Ese fue el pretexto para comenzar el desmantelamiento de la embajada norteamericana en la Isla a inicios de 2018. Toda una fabricación, una construcción social, el catalizador para dar un vuelco a las relaciones entre La Habana y Washington.
A la reducción al mínimo del personal diplomático en las embajadas de ambas partes y el cierre del consulado en la capital cubana, le siguieron el traslado de trámites a embajadas en terceros países, la suspensión de intercambios bilaterales, el bombardeo de información con la idea de que Cuba no es un lugar seguro, y las recurrentes alertas de viajes a los estadounidenses de visitar el país caribeño.
Y las pruebas para justificar todas estas medidas unilaterales contra la Isla, ¿dónde estaban?, o mejor dicho, ¿dónde están? ¿Sobre qué base sustentan la idea de que Cuba viola la Convención de Viena sobre Relaciones Diplomáticas de 1961, relacionada con la protección de diplomáticos extranjeros acreditados en el país y sus familiares?
En octubre de 2019, el sociólogo Robert Bartholomew y el neurólogo Robert Baloh (ambos estadounidenses) publicaron en la revista británica Journal of the Royal Society of Medicine:
“Lo más importante es la ausencia de evidencia de que el personal haya estado expuesto a una fuente de energía o toxina”.
En el informe científico añadieron que “las afirmaciones de que los pacientes sufrían daños cerebrales y auditivos no están respaldadas por los datos”.
Sobre el terreno y tras varios meses de investigación y cuatro viajes a Cuba, especialistas del FBI tampoco obtuvieron ningún tipo de evidencia de que “los ataques sónicos” ocurrieron.

* Completa lo siguiente *
**A)** Enumera las medidas que, según el fragmento del documento, siguieron a la reducción del personal diplomático y al cierre del consulado en la capital cubana.
**B)** Escribe lo que sigue al texto sobre los «ataques sónicos» en Cuba, a partir de su última oración.

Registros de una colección
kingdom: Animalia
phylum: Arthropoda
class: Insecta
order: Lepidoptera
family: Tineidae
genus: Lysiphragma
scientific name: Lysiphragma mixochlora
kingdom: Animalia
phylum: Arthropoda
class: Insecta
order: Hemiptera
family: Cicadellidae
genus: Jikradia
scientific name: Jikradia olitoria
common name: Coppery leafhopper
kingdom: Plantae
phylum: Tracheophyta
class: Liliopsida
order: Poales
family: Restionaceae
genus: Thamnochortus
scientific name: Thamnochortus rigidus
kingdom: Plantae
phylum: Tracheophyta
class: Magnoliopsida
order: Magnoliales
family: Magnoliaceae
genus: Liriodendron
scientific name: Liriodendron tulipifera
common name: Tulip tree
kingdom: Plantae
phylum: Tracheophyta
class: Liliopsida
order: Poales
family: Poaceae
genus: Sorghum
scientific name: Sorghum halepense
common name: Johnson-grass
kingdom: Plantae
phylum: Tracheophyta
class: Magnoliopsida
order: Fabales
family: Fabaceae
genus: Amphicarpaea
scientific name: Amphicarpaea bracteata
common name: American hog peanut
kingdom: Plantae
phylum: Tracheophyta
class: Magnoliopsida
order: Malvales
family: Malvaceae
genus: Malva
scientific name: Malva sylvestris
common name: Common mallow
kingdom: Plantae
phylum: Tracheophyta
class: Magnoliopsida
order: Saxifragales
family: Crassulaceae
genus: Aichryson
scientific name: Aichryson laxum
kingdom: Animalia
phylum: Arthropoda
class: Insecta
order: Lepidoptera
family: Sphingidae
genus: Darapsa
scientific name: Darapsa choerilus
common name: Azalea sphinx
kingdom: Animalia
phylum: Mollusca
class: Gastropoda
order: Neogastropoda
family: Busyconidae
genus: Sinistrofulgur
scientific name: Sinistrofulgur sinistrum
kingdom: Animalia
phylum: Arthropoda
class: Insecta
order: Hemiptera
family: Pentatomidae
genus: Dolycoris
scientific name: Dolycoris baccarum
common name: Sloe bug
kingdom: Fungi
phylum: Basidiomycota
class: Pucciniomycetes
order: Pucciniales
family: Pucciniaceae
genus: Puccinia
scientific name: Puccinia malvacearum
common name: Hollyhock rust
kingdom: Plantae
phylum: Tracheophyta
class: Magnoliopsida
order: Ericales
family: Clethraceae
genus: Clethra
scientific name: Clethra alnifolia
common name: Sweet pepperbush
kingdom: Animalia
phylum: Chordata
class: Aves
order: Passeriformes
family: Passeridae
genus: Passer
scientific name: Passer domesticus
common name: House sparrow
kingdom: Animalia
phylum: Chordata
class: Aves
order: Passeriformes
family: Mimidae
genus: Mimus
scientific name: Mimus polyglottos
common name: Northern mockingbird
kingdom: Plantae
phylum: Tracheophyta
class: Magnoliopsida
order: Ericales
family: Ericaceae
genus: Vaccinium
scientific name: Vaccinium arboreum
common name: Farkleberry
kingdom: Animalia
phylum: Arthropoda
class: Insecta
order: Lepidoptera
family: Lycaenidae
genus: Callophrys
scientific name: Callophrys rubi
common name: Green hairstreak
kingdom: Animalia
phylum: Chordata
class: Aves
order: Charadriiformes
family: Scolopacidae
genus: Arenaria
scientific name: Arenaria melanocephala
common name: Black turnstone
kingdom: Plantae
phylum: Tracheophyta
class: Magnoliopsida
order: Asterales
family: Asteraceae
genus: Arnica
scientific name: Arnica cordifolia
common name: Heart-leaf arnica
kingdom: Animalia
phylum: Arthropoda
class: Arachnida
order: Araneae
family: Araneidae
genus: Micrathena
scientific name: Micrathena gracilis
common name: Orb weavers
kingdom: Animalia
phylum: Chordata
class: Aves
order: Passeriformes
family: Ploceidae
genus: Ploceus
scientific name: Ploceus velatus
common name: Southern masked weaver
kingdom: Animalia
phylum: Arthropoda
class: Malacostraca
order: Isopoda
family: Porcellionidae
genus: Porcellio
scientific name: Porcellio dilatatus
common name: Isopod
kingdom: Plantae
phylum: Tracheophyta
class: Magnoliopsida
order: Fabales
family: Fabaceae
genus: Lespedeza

* Respuestas por tarea *
**A)**
- El traslado de trámites a embajadas en terceros países
- La suspensión de intercambios bilaterales
- El bombardeo de información con la idea de que Cuba no es un lugar seguro
- Las recurrentes alertas de viajes a los estadounidenses de visitar el país caribeño

**B)**
Las autoridades cubanas se mostraron, desde el inicio, en la disposición de trabajar mutuamente para esclarecer los incidentes. El gobierno de Trump se negó a los intercambios, y el acceso a información sobre los pacientes quedó vedado para los expertos de la Isla.
De hecho, uno de los 22 acuerdos entre las partes después del restablecimiento de las relaciones diplomáticas –hoy con escasa aplicación– incluye uno relacionado con la cooperación en materia de seguridad. La base estaba creada, y la tozudez de Trump contra los cubanos también. En octubre de 2017, el expresidente norteamericano afirmó, sin sonrojarse: “Creo que Cuba es responsable, realmente lo creo”. Desmentido again, míster.
La actuación de Washington –revela el reciente informe– se “caracterizó por la falta de liderazgo de alto nivel, la ineficacia de las comunicaciones y la desorganización sistémica”.
En Cuba no se ataca a ningún diplomático, ha reiterado Carlos Fernández de Cossío, director general de Estados Unidos de la Cancillería cubana y, aunque pareciera ser una verdad de perogrullo conocida por el mismísimo Departamento de Estado, la era Trump se enfrascó en jugar sucio y mentir.
En apenas cuatro años de mandato, el expresidente aplicó contra Cuba unas 240 medidas unilaterales que dañaron a los pueblos de ambos lados. Trump tuvo a la Isla como una obsesión, una piedra en el zapato que no pudo sacarse por mucho que intentó. No quiso –claro está– sacar a la luz la verdad sobre los supuestos ataques sónicos, más bien lo entorpeció. Su administración intentó que funcionara el efecto Woozle, pero hay jugadas que no salen bien y a veces nos pisamos nuestras propias huellas buscando otras.
Por lo pronto, se sigue quedando hueco uno de los obstáculos en el camino que dejó Trump para impedir el retorno a un mejor clima bilateral entre La Habana y Washington. Preciso resulta compartir y liberar informaciones sobre los sucesos con el fin de esclarecerlos, y trabajar juntos.
Devolverle a la embajada en Cuba sus servicios habituales con los beneficios que ello implica, y deshacer la aplicación del título III de la Ley Helms-Burton, por ejemplo, son algunas de las medidas que, por acciones ejecutivas, pudiera hacer el presidente estadounidense, Joe Biden, sin mediar el Congreso. A fin de cuentas –bien lo saben– Cuba no es una amenaza para Estados Unidos y avanzar en las relaciones bilaterales es lo que la mayoría quiere a ambas orillas.